## AIM OF THE TASK
Each entry needs to be retyped exactly.

## SUPPLIED MATERIAL
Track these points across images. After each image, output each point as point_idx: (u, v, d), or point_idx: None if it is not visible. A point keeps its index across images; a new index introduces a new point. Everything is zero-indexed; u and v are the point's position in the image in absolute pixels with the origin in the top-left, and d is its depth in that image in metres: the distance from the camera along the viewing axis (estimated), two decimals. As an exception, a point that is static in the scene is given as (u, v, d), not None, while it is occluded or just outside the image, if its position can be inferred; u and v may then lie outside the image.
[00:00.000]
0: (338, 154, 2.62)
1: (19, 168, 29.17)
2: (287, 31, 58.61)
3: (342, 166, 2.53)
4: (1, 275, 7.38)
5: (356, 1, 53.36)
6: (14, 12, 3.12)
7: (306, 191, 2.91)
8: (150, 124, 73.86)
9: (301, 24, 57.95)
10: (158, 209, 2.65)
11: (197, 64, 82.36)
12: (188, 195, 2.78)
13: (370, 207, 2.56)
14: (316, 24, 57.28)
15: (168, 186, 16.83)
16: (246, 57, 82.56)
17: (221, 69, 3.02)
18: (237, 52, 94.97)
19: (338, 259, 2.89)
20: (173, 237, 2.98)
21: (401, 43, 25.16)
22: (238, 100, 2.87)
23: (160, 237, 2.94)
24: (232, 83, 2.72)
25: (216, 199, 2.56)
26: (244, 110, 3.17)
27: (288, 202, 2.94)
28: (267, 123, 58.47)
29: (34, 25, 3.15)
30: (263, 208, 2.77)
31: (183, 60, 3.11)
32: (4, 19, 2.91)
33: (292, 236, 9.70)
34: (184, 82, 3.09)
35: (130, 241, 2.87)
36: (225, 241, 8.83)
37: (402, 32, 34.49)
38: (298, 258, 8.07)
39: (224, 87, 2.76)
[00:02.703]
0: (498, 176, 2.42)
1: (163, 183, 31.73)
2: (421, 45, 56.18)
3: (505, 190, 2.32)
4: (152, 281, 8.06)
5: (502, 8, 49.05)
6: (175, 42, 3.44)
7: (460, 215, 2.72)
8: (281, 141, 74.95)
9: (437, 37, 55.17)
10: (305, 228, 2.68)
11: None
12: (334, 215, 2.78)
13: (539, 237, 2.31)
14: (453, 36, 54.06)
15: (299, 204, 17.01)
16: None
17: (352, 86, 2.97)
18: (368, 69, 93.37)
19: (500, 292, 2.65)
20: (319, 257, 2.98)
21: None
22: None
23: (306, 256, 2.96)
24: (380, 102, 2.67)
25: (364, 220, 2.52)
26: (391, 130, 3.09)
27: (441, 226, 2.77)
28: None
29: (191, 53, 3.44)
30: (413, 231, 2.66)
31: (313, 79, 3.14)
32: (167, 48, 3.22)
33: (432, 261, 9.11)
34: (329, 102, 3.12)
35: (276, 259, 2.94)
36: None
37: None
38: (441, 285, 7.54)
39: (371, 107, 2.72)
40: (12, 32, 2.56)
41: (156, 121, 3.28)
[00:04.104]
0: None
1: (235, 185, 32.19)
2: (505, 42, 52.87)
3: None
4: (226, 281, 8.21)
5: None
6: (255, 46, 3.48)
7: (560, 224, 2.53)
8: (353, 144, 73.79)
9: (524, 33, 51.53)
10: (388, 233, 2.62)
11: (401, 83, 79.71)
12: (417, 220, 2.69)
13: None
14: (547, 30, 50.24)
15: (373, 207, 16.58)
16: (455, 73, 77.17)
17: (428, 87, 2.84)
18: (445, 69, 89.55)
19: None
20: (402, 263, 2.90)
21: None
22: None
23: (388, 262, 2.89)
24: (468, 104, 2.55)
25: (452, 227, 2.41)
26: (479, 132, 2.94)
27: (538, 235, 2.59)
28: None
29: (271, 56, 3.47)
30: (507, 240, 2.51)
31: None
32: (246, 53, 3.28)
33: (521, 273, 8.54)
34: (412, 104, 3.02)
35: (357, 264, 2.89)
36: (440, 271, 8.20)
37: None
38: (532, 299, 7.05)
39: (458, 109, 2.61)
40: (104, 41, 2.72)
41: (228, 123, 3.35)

## SOLVED PROBLEM
Track these points across images. After each image, output each point as point_idx: (u, v, d), or point_idx: None if it is not visible. A point keeps its index across images; a new index introduces a new point. Everything is zero-indexed; u and v are the point's position in the image in absolute pixels with the origin in the top-left, and d is its depth in that image in metres: the distance from the camera along the viewing axis (estimated), two decimals. As an exception, a point that is static in the scene is given as (u, v, d), not None, while it is occluded or just outside the image, if its position can be inferred; u and v may then lie outside the image.
[00:00.000]
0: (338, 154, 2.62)
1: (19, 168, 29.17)
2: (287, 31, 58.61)
3: (342, 166, 2.53)
4: (1, 275, 7.38)
5: (356, 1, 53.36)
6: (14, 12, 3.12)
7: (306, 191, 2.91)
8: (150, 124, 73.86)
9: (301, 24, 57.95)
10: (158, 209, 2.65)
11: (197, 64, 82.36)
12: (188, 195, 2.78)
13: (370, 207, 2.56)
14: (316, 24, 57.28)
15: (168, 186, 16.83)
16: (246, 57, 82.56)
17: (221, 69, 3.02)
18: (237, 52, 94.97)
19: (338, 259, 2.89)
20: (173, 237, 2.98)
21: (401, 43, 25.16)
22: (238, 100, 2.87)
23: (160, 237, 2.94)
24: (232, 83, 2.72)
25: (216, 199, 2.56)
26: (244, 110, 3.17)
27: (288, 202, 2.94)
28: (267, 123, 58.47)
29: (34, 25, 3.15)
30: (263, 208, 2.77)
31: (183, 60, 3.11)
32: (4, 19, 2.91)
33: (292, 236, 9.70)
34: (184, 82, 3.09)
35: (130, 241, 2.87)
36: (225, 241, 8.83)
37: (402, 32, 34.49)
38: (298, 258, 8.07)
39: (224, 87, 2.76)
[00:02.703]
0: (498, 176, 2.42)
1: (163, 183, 31.73)
2: (421, 45, 56.18)
3: (505, 190, 2.32)
4: (152, 281, 8.06)
5: (502, 8, 49.05)
6: (175, 42, 3.44)
7: (460, 215, 2.72)
8: (281, 141, 74.95)
9: (437, 37, 55.17)
10: (305, 228, 2.68)
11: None
12: (334, 215, 2.78)
13: (539, 237, 2.31)
14: (453, 36, 54.06)
15: (299, 204, 17.01)
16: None
17: (352, 86, 2.97)
18: (368, 69, 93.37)
19: (500, 292, 2.65)
20: (319, 257, 2.98)
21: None
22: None
23: (306, 256, 2.96)
24: (380, 102, 2.67)
25: (364, 220, 2.52)
26: (391, 130, 3.09)
27: (441, 226, 2.77)
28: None
29: (191, 53, 3.44)
30: (413, 231, 2.66)
31: (313, 79, 3.14)
32: (167, 48, 3.22)
33: (432, 261, 9.11)
34: (329, 102, 3.12)
35: (276, 259, 2.94)
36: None
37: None
38: (441, 285, 7.54)
39: (371, 107, 2.72)
40: (12, 32, 2.56)
41: (156, 121, 3.28)
[00:04.104]
0: None
1: (235, 185, 32.19)
2: (505, 42, 52.87)
3: None
4: (226, 281, 8.21)
5: None
6: (255, 46, 3.48)
7: (560, 224, 2.53)
8: (353, 144, 73.79)
9: (524, 33, 51.53)
10: (388, 233, 2.62)
11: (401, 83, 79.71)
12: (417, 220, 2.69)
13: None
14: (547, 30, 50.24)
15: (373, 207, 16.58)
16: (455, 73, 77.17)
17: (428, 87, 2.84)
18: (445, 69, 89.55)
19: None
20: (402, 263, 2.90)
21: None
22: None
23: (388, 262, 2.89)
24: (468, 104, 2.55)
25: (452, 227, 2.41)
26: (479, 132, 2.94)
27: (538, 235, 2.59)
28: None
29: (271, 56, 3.47)
30: (507, 240, 2.51)
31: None
32: (246, 53, 3.28)
33: (521, 273, 8.54)
34: (412, 104, 3.02)
35: (357, 264, 2.89)
36: (440, 271, 8.20)
37: None
38: (532, 299, 7.05)
39: (458, 109, 2.61)
40: (104, 41, 2.72)
41: (228, 123, 3.35)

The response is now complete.